Extract provided: Begin
Maya Mystery:  Volcanic Eruptions were Source of Ash in Making of Pottery
Maya Mystery: Volcanic Eruptions were Source of Ash in Making of PotteryReuters

The mystery behind the origin of ash for making Maya pottery that has longed troubled the researchers have been solved. The researchers concluded that the ash came from huge volcanic eruptions. They utilized tiny and tough zircon crystals to find for the origin of the ash.

The result has also made researchers wonder if the Maya's ash were from one or many such volcanic blasts.

"While we're a little sad not to have solved the mystery, we're really confident we can say the most likely source quite conclusively isn't a match," Live Science quoted lead author Kevin Coffey, a geology student at the University of California, Los Angeles.

During the late classic period (A.D. 600 to 900), Maya cities' potters living on the Caribbean side of Central America used volcanic ashes along with limestone to create ceremonial and household pottery as using of ash made the ceramic easier to catch fire, Ford explained.

A huge crowd of people resides in cities such as Tikal and El Pilar, still no one knew where the ash originally came from.

The fact that the use of ash remained a mystery is because there are no volcanoes in the Central America. Also, the archaeologists never found any evidence of local mining of Maya ash.

"Every time I turn another leaf in this thing, it opens up a new problem," said study co-author Anabel Ford, director of the MesoAmerican Research Center at the University of California, Santa Barbara.
Extract provided: End
_What you will do:_
1. List every university or research center named in the article on the source of ash in Maya pottery.
2. Carry on the article about the source of ash in Maya pottery, beginning after its final sentence.
Entries provided: Begin
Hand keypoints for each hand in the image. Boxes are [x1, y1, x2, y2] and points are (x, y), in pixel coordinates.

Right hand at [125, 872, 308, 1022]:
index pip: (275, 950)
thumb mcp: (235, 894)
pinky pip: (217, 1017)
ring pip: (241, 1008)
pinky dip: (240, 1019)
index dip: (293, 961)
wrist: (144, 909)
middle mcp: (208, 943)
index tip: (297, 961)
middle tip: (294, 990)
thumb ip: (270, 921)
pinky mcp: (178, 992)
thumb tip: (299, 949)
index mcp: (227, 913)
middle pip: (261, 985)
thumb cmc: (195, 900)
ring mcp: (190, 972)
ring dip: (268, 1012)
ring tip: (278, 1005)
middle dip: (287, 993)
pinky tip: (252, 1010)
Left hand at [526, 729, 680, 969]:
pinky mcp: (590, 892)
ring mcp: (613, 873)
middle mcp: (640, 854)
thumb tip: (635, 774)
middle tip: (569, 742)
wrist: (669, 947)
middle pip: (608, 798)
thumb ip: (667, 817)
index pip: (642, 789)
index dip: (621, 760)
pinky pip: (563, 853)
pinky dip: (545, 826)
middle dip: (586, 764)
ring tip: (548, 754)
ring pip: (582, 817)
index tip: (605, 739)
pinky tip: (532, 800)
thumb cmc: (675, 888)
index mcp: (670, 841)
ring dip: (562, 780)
Entries provided: End
_Written answers:_
1. University of California, Los Angeles; MesoAmerican Research Center; University of California, Santa Barbara

2.
Though the local potters could have dragged the ash from many volcanoes from Guatemala and El Salvador, Mayan people carried loads on their backs, avoiding roads, Ford added.

The researchers believed that it was convenient to extract than dragging tons of ash every year. However, some other archaeologists consider that a long-distance trade group could have been possible.

When observed under a microscope, the pottery ash seemed to be fresh with pointed edges, which clearly suggested that the volcanic eruption could be a recent one.

Coffey explained that Ilopango volcano in El Salvador could be the most likely source of ash. The eruption devasted and buried in closely located Mayan cities during the fifth century like how cities were buried due to Mount Vesuvius and Pompeii that destroyed Central America.

Coffey compared zircons received from the Ilopango ash with those obtained from three El Pilar potsherds. Zircons can bear any amount of scorching heat. It can survive from a meteorite impact to even a volcanic eruption and a potter's oven too.Though the researchers investigated only a few of pottery fragments, they found that the chemical nature of the zircon crystals also varies among pots, suggesting that the ash were from at least two volcanoes.

The team of researchers expect to analyze more number of volcanoes from the Pacific coast and search for deeply located ash deposits on the Yucatan Peninsula. There are about 11 volcanoes along the western Central America and the detailed analysis of them could possible provide more information to the origin of the ash, explained Coffey

The findings were published in the journal Geology.